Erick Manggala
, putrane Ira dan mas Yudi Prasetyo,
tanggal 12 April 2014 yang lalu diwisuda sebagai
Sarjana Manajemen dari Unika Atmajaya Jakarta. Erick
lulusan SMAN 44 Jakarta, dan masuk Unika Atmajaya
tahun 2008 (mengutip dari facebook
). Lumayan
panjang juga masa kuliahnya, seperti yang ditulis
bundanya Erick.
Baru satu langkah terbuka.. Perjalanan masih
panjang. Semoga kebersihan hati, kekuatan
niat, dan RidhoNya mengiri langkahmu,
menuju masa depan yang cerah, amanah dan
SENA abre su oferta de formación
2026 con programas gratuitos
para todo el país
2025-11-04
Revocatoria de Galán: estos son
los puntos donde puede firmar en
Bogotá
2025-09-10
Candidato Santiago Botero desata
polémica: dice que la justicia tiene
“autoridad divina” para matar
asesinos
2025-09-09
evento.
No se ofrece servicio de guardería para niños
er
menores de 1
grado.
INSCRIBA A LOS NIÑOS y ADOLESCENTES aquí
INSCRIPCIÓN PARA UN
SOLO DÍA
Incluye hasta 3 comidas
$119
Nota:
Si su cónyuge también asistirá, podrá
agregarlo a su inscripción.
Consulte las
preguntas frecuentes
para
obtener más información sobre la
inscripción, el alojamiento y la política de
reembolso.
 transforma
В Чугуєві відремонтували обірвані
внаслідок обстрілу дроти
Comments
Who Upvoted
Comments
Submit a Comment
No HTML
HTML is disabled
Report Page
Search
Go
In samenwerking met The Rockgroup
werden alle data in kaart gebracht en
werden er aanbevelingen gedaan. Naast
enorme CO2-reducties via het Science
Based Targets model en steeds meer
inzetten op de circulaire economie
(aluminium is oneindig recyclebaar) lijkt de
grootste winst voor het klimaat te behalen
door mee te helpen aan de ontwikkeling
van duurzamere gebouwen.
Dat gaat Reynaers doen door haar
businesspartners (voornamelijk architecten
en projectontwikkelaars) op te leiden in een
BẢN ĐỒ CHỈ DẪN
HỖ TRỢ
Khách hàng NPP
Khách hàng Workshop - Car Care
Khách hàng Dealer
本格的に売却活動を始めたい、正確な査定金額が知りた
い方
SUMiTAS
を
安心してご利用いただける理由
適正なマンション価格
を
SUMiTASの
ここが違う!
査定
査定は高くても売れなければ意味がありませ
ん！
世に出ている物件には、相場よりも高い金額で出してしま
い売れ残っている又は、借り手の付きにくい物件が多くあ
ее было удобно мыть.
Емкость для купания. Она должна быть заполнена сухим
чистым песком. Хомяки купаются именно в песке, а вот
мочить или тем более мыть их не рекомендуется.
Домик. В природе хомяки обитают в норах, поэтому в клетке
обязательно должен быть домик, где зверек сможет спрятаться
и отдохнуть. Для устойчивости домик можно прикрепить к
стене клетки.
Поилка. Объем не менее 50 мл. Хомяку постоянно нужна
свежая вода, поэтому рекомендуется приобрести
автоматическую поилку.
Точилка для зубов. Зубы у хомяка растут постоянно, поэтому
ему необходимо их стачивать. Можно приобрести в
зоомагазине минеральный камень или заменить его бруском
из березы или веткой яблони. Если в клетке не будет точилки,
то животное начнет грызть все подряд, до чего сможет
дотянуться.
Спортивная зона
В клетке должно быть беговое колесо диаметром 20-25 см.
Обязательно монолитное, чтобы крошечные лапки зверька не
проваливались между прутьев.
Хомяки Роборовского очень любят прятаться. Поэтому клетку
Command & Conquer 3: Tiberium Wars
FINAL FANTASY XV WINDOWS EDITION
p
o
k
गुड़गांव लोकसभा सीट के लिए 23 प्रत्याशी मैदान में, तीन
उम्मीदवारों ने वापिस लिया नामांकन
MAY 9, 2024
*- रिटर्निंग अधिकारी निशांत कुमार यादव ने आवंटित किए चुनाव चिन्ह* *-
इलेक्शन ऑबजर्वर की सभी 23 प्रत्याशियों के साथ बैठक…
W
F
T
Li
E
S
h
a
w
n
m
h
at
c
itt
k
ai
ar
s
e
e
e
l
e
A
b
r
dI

◆ **Exercise requirements**
The full listing needs to be output again, exactly as it reads.

◆ **Answer to this problem**
Erick Manggala
, putrane Ira dan mas Yudi Prasetyo,
tanggal 12 April 2014 yang lalu diwisuda sebagai
Sarjana Manajemen dari Unika Atmajaya Jakarta. Erick
lulusan SMAN 44 Jakarta, dan masuk Unika Atmajaya
tahun 2008 (mengutip dari facebook
). Lumayan
panjang juga masa kuliahnya, seperti yang ditulis
bundanya Erick.
Baru satu langkah terbuka.. Perjalanan masih
panjang. Semoga kebersihan hati, kekuatan
niat, dan RidhoNya mengiri langkahmu,
menuju masa depan yang cerah, amanah dan
SENA abre su oferta de formación
2026 con programas gratuitos
para todo el país
2025-11-04
Revocatoria de Galán: estos son
los puntos donde puede firmar en
Bogotá
2025-09-10
Candidato Santiago Botero desata
polémica: dice que la justicia tiene
“autoridad divina” para matar
asesinos
2025-09-09
evento.
No se ofrece servicio de guardería para niños
er
menores de 1
grado.
INSCRIBA A LOS NIÑOS y ADOLESCENTES aquí
INSCRIPCIÓN PARA UN
SOLO DÍA
Incluye hasta 3 comidas
$119
Nota:
Si su cónyuge también asistirá, podrá
agregarlo a su inscripción.
Consulte las
preguntas frecuentes
para
obtener más información sobre la
inscripción, el alojamiento y la política de
reembolso.
 transforma
В Чугуєві відремонтували обірвані
внаслідок обстрілу дроти
Comments
Who Upvoted
Comments
Submit a Comment
No HTML
HTML is disabled
Report Page
Search
Go
In samenwerking met The Rockgroup
werden alle data in kaart gebracht en
werden er aanbevelingen gedaan. Naast
enorme CO2-reducties via het Science
Based Targets model en steeds meer
inzetten op de circulaire economie
(aluminium is oneindig recyclebaar) lijkt de
grootste winst voor het klimaat te behalen
door mee te helpen aan de ontwikkeling
van duurzamere gebouwen.
Dat gaat Reynaers doen door haar
businesspartners (voornamelijk architecten
en projectontwikkelaars) op te leiden in een
BẢN ĐỒ CHỈ DẪN
HỖ TRỢ
Khách hàng NPP
Khách hàng Workshop - Car Care
Khách hàng Dealer
本格的に売却活動を始めたい、正確な査定金額が知りた
い方
SUMiTAS
を
安心してご利用いただける理由
適正なマンション価格
を
SUMiTASの
ここが違う!
査定
査定は高くても売れなければ意味がありませ
ん！
世に出ている物件には、相場よりも高い金額で出してしま
い売れ残っている又は、借り手の付きにくい物件が多くあ
ее было удобно мыть.
Емкость для купания. Она должна быть заполнена сухим
чистым песком. Хомяки купаются именно в песке, а вот
мочить или тем более мыть их не рекомендуется.
Домик. В природе хомяки обитают в норах, поэтому в клетке
обязательно должен быть домик, где зверек сможет спрятаться
и отдохнуть. Для устойчивости домик можно прикрепить к
стене клетки.
Поилка. Объем не менее 50 мл. Хомяку постоянно нужна
свежая вода, поэтому рекомендуется приобрести
автоматическую поилку.
Точилка для зубов. Зубы у хомяка растут постоянно, поэтому
ему необходимо их стачивать. Можно приобрести в
зоомагазине минеральный камень или заменить его бруском
из березы или веткой яблони. Если в клетке не будет точилки,
то животное начнет грызть все подряд, до чего сможет
дотянуться.
Спортивная зона
В клетке должно быть беговое колесо диаметром 20-25 см.
Обязательно монолитное, чтобы крошечные лапки зверька не
проваливались между прутьев.
Хомяки Роборовского очень любят прятаться. Поэтому клетку
Command & Conquer 3: Tiberium Wars
FINAL FANTASY XV WINDOWS EDITION
p
o
k
गुड़गांव लोकसभा सीट के लिए 23 प्रत्याशी मैदान में, तीन
उम्मीदवारों ने वापिस लिया नामांकन
MAY 9, 2024
*- रिटर्निंग अधिकारी निशांत कुमार यादव ने आवंटित किए चुनाव चिन्ह* *-
इलेक्शन ऑबजर्वर की सभी 23 प्रत्याशियों के साथ बैठक…
W
F
T
Li
E
S
h
a
w
n
m
h
at
c
itt
k
ai
ar
s
e
e
e
l
e
A
b
r
dI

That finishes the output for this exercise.